■ Exercise passage:
On Thu, Jun 29, 2023 at 9:43 PM Ilya Maximets <i.maxim...@ovn.org> wrote:
>
> On 6/20/23 13:26, David Marchand wrote:
> > At some point in OVS history, some virtio features were announced as
> > supported (ECN and UFO virtio features).
> >
> > The userspace TSO code, which has been added later, does not support
> > those features and tries to disable them.
> >
> > This breaks OVS upgrades: if an existing VM already negotiated such
> > features, their lack on reconnection to an upgraded OVS triggers a
> > vhost socket disconnection by Qemu.
> > This results in an endless loop because Qemu then retries with the same
> > set of virtio features.
> >
> > This patch proposes to try and detect those vhost socket disconnection
> > and fallback restoring the old virtio features (and disabling TSO for this
> > vhost port).
>
> I suppose, even if we can't fix live migration case, this patch sill
> makes some sense, right?
>
> We will not be able to enable TSO by default though without some extra
> work, i.e. adding some knobs...

Sorry, I have been thinking about the live migration case and did not
reply yet on the other thread (well, I have no solution for it).

Handling a simple case of upgrading OVS could still be handled with
this current patch.
So I think it still makes sense to take this patch.


>
> Some comments inline.
>
> >
> > Signed-off-by: David Marchand <david.march...@redhat.com>
> > Acked-by: Mike Pattrick <m...@redhat.com>
> > ---
> > Note: resending this v4 for CI (I added Mike ack).
> >
> > Changelog since v3:
> > - updated documentation now that the interface offloads status is reported
> >   in ovsdb,
> > - fixed one coding style issue,
> >
> > Changelog since v2:
> > - reported workaround presence in the ovsdb port status field and
> >   updated documentation accordingly,
> > - tried to use "better" names, to distinguish ECN virtio feature from
> >   TSO OVS netdev feature,
> >
> > Changelog since v1:
> > - added a note in the documentation,
> > - fixed vhost unregister trigger (so that both disabling and re-enabling
> >   TSO is handled),
> > - cleared netdev features when disabling TSO,
> > - changed level and ratelimited log message on vhost socket disconnect,
> >
> > ---
> >  Documentation/topics/userspace-tso.rst | 30 ++++++++-
> >  lib/netdev-dpdk.c                      | 85 +++++++++++++++++++++++++-
> >  2 files changed, 111 insertions(+), 4 deletions(-)

Dataset entries

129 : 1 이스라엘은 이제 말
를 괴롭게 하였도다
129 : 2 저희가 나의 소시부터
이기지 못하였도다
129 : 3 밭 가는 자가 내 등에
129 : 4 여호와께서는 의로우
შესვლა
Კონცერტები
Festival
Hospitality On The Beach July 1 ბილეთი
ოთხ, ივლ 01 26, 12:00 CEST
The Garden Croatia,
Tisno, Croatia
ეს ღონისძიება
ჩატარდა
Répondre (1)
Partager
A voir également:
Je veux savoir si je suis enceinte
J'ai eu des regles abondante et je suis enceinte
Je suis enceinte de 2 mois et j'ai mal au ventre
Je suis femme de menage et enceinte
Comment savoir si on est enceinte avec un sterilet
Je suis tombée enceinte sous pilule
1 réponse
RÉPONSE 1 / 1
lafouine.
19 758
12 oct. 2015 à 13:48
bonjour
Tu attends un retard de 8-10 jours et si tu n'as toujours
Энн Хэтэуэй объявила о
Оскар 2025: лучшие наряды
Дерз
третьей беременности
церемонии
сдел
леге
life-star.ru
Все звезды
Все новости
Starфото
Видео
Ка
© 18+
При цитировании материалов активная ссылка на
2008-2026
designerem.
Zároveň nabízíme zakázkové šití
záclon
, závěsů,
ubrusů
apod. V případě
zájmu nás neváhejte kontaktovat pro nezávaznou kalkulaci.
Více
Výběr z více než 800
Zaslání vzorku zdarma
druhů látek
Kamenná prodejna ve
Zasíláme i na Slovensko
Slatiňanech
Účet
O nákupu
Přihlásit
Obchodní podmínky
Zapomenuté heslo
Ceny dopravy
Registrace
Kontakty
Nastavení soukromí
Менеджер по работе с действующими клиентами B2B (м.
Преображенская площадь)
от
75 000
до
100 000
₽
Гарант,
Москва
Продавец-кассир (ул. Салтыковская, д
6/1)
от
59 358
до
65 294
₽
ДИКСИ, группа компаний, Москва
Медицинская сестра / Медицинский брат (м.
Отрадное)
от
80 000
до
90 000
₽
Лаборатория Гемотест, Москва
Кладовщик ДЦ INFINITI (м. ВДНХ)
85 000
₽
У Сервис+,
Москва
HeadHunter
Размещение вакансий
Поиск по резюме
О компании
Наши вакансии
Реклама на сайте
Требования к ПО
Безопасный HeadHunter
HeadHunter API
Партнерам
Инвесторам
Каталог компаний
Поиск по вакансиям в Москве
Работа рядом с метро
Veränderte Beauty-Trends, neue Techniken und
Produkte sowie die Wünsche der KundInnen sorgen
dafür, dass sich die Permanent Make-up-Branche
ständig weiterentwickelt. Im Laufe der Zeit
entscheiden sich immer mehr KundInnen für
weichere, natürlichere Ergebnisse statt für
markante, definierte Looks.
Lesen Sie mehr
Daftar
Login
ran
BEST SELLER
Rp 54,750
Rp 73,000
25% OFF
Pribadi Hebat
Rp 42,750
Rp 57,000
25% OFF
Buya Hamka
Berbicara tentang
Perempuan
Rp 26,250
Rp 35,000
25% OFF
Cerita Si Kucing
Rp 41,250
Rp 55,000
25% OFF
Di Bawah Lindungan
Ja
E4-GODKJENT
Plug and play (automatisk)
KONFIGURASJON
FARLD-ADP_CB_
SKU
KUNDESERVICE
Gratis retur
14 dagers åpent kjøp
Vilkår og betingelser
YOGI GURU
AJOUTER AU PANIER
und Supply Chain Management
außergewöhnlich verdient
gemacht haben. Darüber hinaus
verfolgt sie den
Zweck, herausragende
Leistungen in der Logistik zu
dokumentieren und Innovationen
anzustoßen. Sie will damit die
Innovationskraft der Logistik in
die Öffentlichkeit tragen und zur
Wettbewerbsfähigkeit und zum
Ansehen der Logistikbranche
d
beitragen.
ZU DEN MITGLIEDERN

■ Exercise requirements:
1. Answer these questions from the OVS patch thread:
(a) Which two virtio features were announced as supported at some point in OVS history?
(b) What does Qemu do after the disconnection that leads to an endless loop?
(c) How many insertions and deletions does the patch make?
2. Pick up the OVS patch thread after its last line and continue it.
The dataset entries have no role in this exercise.

■ Answer set:
1.
(a) The ECN and UFO virtio features.
(b) It retries with the same set of virtio features.
(c) 111 insertions and 4 deletions.

2.
> >
> > diff --git a/Documentation/topics/userspace-tso.rst 
> > b/Documentation/topics/userspace-tso.rst
> > index 5a43c2e86b..d4111f1ab2 100644
> > --- a/Documentation/topics/userspace-tso.rst
> > +++ b/Documentation/topics/userspace-tso.rst
> > @@ -68,7 +68,7 @@ as follows.
> >  connection is established, `TSO` is thus advertised to the guest as an
> >  available feature:
> >
> > -QEMU Command Line Parameter::
> > +1. QEMU Command Line Parameter::
>
> If you want to fix the numbered list, we should also fix the second point.
> It is broken in two lines incorrectly (indentation is wrond), so it's not
> counted as part of the numbered list, while this one will.

Mm, not easy to notice on the generated documentation.
I'll fix it too.


>
> >
> >      $ sudo $QEMU_DIR/x86_64-softmmu/qemu-system-x86_64 \
> >      ...
> > @@ -83,6 +83,34 @@ used to enable same::
> >      $ ethtool -K eth0 tso on
> >      $ ethtool -k eth0
> >
> > +**Note:** Enabling this feature impacts the virtio features exposed by the 
> > DPDK
> > +vHost User backend to a guest. If a guest was already connected to OvS 
> > before
> > +enabling TSO and restarting OvS, this guest ports won't have TSO 
> > available::
> > +
> > +    $ ovs-vsctl get interface vhost0 status | grep -o '[^ ]*_offload=[^ 
> > ]*"'
> > +    tx_ip_csum_offload="true"
> > +    tx_sctp_csum_offload="true"
> > +    tx_tcp_csum_offload="true"
> > +    tx_tcp_seg_offload="false"
> > +    tx_udp_csum_offload="true"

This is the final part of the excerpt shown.